Collected data entries
#####

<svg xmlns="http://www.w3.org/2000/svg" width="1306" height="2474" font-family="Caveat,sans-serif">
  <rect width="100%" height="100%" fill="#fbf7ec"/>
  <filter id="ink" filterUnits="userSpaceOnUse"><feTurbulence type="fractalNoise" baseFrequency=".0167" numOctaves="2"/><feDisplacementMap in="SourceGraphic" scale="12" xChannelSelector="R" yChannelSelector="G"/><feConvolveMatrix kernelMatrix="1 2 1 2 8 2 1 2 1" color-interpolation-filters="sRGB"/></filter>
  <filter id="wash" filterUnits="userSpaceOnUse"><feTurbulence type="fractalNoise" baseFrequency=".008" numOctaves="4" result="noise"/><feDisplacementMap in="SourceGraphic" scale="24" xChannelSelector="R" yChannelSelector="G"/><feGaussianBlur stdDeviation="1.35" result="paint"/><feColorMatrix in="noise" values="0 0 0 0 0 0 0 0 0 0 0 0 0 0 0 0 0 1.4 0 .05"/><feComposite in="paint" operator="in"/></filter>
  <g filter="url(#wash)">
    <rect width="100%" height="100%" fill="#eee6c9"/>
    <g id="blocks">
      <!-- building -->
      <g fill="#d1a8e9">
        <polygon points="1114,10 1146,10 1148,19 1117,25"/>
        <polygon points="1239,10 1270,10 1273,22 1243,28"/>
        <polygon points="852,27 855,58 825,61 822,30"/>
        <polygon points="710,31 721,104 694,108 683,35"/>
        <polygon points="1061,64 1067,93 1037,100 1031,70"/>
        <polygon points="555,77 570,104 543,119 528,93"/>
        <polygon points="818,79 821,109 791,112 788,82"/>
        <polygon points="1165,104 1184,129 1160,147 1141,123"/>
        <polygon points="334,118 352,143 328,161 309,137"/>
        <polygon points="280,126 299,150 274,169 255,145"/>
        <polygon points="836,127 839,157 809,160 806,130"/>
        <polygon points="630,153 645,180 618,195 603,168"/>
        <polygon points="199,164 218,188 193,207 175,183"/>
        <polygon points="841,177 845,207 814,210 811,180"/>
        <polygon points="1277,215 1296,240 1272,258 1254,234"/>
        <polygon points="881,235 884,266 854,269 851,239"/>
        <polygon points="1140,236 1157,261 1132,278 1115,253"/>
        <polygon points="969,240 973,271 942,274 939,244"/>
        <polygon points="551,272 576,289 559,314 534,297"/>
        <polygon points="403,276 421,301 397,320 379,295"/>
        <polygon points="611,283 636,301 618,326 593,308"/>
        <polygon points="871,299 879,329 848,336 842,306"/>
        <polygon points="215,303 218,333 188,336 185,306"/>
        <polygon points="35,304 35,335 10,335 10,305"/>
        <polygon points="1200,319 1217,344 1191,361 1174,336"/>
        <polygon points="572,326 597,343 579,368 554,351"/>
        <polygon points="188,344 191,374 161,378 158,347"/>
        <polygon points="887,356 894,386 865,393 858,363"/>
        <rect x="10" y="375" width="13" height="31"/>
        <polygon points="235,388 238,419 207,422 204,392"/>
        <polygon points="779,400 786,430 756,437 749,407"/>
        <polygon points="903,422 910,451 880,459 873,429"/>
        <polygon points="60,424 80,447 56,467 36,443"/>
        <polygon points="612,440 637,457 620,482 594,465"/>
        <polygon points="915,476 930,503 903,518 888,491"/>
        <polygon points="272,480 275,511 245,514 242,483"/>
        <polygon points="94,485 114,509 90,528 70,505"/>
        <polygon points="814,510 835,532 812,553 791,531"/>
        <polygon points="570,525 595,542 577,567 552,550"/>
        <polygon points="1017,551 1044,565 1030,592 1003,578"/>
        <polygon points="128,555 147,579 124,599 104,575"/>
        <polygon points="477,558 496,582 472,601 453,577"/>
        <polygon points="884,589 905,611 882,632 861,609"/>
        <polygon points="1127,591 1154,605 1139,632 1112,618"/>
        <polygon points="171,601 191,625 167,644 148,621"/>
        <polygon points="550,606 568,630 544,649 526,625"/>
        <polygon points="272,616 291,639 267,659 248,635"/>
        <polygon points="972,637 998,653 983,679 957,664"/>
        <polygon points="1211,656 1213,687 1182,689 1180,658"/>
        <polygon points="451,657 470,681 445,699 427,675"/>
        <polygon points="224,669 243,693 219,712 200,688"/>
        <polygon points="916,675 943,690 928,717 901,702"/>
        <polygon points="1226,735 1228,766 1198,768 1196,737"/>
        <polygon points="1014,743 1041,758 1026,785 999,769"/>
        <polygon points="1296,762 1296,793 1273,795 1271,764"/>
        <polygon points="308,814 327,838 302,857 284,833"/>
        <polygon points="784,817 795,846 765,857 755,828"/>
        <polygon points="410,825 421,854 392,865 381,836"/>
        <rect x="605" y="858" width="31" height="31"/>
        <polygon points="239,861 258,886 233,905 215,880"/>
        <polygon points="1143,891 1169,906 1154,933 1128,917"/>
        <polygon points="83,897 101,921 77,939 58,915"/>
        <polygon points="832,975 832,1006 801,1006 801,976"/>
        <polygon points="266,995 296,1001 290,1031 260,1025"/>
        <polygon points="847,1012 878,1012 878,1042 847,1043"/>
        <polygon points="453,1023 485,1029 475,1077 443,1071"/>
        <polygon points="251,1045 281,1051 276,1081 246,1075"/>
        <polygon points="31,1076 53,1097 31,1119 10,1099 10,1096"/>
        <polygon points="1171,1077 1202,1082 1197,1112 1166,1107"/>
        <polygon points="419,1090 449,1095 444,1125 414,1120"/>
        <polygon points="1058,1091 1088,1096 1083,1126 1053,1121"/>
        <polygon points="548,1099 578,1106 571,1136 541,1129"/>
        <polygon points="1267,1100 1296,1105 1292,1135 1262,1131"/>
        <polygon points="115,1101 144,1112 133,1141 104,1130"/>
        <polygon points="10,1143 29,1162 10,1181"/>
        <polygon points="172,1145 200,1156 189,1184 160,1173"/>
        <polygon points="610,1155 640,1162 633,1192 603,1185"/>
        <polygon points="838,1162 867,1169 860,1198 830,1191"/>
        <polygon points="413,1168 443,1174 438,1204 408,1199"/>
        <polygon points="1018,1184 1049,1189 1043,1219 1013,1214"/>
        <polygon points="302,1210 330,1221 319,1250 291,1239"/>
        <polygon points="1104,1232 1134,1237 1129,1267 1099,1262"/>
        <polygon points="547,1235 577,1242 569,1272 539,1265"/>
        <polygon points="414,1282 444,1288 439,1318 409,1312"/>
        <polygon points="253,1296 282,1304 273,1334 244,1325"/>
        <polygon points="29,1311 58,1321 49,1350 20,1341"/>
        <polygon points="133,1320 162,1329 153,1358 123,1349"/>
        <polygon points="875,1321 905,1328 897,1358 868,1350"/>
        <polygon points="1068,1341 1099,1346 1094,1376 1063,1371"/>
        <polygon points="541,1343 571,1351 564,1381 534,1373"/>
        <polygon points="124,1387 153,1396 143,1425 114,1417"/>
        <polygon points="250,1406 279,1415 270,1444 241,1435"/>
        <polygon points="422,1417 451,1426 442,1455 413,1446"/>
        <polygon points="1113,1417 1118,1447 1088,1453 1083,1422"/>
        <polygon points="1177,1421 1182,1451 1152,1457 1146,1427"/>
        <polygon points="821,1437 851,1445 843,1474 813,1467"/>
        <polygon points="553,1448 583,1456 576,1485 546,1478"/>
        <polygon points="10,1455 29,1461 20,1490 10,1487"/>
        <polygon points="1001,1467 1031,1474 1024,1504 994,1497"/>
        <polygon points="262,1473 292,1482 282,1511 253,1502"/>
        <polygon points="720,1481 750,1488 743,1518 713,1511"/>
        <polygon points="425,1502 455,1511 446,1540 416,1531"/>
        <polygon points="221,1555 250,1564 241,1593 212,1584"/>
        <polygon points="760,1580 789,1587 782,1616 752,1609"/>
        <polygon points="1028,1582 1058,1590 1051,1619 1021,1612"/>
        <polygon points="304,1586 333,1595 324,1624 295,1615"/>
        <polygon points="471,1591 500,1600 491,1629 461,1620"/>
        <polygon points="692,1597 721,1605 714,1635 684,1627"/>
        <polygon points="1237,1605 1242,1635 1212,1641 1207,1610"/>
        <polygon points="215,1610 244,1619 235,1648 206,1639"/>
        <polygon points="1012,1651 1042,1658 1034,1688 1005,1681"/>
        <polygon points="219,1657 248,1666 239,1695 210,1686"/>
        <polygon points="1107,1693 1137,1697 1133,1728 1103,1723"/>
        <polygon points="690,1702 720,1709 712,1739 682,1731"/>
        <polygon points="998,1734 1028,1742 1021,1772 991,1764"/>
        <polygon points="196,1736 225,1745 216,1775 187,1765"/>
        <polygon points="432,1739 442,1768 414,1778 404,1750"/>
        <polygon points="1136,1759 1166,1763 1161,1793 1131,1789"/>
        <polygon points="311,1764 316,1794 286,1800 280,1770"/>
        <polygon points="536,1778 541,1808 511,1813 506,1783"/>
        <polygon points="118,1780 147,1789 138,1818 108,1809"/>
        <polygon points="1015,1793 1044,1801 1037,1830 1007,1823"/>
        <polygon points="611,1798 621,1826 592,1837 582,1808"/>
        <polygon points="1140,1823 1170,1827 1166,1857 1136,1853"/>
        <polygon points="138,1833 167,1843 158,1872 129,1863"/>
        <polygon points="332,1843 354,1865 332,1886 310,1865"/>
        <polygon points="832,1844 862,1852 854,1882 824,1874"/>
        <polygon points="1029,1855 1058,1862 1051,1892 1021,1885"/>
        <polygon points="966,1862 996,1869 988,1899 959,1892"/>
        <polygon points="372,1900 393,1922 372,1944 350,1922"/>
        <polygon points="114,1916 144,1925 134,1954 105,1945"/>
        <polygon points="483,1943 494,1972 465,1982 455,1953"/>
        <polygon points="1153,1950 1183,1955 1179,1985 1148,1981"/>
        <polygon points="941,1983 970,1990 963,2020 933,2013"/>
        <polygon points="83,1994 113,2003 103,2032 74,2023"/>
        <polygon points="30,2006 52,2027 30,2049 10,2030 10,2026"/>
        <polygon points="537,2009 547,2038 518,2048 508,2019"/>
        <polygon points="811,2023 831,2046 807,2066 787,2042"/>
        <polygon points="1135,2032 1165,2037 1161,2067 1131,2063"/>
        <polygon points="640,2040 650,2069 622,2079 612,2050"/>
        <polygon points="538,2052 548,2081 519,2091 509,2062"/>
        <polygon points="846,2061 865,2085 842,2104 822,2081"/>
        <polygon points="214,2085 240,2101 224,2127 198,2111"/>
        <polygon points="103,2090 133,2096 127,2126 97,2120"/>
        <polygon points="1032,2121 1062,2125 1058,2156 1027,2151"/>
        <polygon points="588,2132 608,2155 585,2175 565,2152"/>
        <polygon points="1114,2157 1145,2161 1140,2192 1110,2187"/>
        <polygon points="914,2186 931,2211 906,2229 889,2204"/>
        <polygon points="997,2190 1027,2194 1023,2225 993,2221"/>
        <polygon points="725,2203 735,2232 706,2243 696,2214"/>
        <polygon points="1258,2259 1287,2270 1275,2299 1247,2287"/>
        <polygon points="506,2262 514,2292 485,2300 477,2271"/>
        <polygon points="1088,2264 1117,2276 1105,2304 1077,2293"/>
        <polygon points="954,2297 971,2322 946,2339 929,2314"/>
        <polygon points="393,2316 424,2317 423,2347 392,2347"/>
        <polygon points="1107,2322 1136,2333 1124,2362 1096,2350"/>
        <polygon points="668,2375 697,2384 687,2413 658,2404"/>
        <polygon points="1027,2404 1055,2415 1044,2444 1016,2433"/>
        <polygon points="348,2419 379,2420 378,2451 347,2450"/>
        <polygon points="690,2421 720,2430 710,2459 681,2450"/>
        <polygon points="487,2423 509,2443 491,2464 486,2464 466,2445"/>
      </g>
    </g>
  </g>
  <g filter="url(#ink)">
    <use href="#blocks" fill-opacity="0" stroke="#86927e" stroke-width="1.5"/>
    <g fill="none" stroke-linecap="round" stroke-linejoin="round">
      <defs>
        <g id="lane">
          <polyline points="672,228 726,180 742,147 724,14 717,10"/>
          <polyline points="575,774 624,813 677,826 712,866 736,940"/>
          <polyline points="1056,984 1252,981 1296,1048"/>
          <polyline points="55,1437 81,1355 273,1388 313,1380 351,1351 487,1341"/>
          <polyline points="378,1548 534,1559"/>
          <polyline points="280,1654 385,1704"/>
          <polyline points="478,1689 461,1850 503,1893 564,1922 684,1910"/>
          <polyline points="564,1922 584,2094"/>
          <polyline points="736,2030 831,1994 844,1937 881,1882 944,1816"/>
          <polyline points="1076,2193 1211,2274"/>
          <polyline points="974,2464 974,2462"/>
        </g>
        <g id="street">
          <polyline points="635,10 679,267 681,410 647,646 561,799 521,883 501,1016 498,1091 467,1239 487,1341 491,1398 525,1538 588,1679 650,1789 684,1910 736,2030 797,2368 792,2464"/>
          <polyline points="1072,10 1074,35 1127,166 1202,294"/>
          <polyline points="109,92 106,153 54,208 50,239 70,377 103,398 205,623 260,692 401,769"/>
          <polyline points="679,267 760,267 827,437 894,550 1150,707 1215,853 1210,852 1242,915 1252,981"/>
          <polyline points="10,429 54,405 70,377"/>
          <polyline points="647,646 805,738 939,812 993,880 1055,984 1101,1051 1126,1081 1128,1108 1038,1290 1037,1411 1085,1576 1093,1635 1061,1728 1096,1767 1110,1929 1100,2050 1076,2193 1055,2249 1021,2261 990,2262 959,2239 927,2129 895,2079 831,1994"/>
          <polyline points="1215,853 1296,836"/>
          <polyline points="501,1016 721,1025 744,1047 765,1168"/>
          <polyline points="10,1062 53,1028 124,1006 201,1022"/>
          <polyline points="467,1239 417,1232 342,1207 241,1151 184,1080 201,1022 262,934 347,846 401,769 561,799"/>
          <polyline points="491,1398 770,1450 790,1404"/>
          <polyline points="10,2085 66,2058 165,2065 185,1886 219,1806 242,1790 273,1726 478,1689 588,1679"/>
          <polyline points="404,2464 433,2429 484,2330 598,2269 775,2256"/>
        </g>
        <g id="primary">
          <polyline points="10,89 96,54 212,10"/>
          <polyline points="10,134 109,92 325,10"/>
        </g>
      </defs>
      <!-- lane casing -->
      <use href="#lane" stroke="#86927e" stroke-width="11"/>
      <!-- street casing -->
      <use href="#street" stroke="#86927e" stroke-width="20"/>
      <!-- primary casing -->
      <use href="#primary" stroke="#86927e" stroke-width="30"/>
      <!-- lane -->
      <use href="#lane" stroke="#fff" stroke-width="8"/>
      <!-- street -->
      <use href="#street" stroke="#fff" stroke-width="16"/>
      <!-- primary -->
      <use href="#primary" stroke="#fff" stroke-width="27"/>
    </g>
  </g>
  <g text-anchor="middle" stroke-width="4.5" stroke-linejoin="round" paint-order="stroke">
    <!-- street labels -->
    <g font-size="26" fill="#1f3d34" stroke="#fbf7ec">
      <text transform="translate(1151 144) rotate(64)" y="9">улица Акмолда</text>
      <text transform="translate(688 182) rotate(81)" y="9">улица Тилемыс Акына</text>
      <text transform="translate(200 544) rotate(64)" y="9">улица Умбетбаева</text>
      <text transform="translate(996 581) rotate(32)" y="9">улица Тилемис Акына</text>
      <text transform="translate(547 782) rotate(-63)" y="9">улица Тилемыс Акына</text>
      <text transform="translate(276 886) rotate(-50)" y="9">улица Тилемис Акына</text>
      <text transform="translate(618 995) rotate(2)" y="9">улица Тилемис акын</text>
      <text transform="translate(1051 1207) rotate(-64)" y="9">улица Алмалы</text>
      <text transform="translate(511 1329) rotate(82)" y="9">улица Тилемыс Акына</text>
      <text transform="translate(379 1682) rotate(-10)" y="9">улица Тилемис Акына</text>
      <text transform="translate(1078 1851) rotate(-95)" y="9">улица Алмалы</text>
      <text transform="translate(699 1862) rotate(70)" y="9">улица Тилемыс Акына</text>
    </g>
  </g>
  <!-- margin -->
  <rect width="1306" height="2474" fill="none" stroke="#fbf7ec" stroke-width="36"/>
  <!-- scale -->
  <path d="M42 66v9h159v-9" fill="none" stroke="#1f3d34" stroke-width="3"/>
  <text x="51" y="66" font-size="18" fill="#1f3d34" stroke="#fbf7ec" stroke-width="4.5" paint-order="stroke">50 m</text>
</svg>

#####

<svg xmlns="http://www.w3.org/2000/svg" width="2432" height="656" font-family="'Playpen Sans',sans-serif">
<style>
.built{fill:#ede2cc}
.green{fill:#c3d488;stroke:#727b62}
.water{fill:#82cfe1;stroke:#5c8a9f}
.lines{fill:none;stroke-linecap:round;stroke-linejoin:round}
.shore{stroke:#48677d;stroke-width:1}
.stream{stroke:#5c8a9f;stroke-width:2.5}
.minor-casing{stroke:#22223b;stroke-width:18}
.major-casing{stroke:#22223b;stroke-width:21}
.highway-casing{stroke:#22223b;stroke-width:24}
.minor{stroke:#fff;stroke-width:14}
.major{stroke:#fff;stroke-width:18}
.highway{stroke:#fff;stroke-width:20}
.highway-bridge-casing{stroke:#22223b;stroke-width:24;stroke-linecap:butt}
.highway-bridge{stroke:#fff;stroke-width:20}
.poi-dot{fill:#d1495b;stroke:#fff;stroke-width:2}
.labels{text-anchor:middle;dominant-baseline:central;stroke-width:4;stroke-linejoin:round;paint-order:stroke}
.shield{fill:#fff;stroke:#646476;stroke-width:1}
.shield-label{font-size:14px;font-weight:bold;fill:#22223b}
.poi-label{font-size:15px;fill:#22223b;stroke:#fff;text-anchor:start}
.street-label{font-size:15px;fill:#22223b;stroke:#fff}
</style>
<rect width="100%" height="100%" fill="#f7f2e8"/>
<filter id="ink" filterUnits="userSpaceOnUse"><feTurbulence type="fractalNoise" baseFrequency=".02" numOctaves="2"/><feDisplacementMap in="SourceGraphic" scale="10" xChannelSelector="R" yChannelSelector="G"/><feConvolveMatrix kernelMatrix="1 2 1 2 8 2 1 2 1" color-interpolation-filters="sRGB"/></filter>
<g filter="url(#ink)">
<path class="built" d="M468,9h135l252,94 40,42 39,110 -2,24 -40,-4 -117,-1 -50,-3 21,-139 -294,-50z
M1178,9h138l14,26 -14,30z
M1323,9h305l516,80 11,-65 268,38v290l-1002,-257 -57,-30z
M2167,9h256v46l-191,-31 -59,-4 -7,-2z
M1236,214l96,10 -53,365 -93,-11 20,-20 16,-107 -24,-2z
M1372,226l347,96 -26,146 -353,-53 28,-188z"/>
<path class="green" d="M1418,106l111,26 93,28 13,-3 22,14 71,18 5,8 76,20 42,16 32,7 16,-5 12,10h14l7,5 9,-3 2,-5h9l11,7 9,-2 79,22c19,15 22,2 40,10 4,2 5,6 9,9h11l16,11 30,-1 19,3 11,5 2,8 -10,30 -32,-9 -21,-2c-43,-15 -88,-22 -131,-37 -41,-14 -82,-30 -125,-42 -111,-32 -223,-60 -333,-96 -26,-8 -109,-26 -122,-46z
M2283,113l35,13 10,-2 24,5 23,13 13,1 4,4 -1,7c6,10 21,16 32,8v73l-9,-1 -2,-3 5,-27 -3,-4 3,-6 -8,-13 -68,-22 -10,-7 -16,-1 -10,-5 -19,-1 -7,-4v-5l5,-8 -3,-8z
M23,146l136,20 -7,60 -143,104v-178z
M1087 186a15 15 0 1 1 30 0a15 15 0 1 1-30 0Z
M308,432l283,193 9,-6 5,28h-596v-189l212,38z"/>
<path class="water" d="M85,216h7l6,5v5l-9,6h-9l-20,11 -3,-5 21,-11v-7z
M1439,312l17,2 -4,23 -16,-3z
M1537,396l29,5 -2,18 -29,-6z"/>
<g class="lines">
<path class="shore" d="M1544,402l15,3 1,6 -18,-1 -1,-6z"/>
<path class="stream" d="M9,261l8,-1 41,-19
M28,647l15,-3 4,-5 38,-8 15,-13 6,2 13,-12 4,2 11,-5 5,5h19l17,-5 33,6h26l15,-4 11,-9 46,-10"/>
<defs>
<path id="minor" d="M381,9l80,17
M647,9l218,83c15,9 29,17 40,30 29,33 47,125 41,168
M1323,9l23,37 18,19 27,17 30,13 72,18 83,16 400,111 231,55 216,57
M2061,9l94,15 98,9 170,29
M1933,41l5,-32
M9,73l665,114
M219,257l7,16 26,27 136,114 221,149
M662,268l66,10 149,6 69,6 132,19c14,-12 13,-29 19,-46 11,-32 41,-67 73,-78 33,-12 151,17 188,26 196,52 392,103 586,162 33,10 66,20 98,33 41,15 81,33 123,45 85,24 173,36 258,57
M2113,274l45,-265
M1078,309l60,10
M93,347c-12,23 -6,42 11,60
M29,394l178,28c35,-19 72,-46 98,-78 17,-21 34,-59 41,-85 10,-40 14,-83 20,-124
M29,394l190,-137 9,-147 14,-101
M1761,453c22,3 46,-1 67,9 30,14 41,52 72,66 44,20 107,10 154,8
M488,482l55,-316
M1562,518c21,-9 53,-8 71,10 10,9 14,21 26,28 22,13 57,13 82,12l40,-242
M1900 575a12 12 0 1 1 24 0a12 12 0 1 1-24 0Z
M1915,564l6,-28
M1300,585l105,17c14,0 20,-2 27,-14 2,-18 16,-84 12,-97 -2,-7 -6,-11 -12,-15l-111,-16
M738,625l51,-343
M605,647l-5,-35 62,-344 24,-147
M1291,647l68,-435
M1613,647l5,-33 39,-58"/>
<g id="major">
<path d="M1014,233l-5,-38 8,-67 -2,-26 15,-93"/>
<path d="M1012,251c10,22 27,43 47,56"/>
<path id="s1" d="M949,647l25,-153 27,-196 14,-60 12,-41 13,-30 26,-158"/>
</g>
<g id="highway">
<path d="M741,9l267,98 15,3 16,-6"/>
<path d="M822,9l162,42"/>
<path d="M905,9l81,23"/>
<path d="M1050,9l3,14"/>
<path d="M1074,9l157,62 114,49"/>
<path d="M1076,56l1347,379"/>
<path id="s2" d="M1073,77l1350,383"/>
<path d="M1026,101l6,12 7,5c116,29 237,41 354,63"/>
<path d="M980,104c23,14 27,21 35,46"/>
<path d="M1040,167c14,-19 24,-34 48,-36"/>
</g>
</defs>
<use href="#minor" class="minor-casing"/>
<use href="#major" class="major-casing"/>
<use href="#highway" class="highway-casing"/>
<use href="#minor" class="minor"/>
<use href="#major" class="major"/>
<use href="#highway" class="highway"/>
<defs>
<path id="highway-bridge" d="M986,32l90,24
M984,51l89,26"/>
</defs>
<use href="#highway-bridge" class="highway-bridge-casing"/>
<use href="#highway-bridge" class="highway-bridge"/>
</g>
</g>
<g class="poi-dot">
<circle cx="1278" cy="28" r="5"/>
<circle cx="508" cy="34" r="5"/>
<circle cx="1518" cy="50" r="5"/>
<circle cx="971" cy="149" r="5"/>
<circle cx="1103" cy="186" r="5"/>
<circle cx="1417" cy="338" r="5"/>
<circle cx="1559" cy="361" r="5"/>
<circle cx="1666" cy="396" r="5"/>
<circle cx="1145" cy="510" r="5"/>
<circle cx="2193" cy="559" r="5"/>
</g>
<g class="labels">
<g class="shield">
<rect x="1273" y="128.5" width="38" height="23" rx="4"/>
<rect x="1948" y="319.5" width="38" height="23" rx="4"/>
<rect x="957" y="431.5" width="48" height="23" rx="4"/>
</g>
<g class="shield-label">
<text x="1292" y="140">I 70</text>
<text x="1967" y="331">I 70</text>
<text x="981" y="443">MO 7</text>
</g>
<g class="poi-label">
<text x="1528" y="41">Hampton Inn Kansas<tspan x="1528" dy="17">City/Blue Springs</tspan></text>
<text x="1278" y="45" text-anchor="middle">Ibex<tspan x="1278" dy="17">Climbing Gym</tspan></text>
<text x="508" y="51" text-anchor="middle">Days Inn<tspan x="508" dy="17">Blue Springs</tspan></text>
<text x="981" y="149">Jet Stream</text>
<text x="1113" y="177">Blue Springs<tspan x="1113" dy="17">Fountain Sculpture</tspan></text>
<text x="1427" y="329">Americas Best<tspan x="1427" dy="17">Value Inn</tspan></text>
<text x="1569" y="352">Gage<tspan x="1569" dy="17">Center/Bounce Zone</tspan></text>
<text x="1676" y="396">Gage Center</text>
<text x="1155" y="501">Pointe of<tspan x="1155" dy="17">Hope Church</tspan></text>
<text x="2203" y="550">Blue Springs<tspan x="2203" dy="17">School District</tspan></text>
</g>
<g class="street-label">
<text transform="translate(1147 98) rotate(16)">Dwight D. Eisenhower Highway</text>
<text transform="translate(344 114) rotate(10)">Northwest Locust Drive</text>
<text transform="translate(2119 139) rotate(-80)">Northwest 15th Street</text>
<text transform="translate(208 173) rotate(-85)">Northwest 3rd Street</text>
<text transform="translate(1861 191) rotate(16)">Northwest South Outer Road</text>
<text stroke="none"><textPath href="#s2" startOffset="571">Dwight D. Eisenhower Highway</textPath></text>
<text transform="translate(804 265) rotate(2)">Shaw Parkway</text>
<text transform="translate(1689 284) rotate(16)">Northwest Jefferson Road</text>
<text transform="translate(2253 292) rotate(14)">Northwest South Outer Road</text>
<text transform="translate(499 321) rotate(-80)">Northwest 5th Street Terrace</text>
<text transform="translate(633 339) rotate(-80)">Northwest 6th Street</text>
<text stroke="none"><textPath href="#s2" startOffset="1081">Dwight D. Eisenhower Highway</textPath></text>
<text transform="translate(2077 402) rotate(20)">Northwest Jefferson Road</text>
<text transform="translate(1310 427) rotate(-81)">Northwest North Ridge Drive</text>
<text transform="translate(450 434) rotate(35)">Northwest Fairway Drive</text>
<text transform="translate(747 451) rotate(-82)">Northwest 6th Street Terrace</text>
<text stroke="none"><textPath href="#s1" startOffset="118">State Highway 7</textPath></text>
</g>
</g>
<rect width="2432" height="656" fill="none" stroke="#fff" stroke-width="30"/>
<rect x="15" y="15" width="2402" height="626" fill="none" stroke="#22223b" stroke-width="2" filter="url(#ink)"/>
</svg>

#####

Your instructions ▸ Every line of the data that includes the word "lines" should be copied.

Your response ▸
.lines{fill:none;stroke-linecap:round;stroke-linejoin:round}
<g class="lines">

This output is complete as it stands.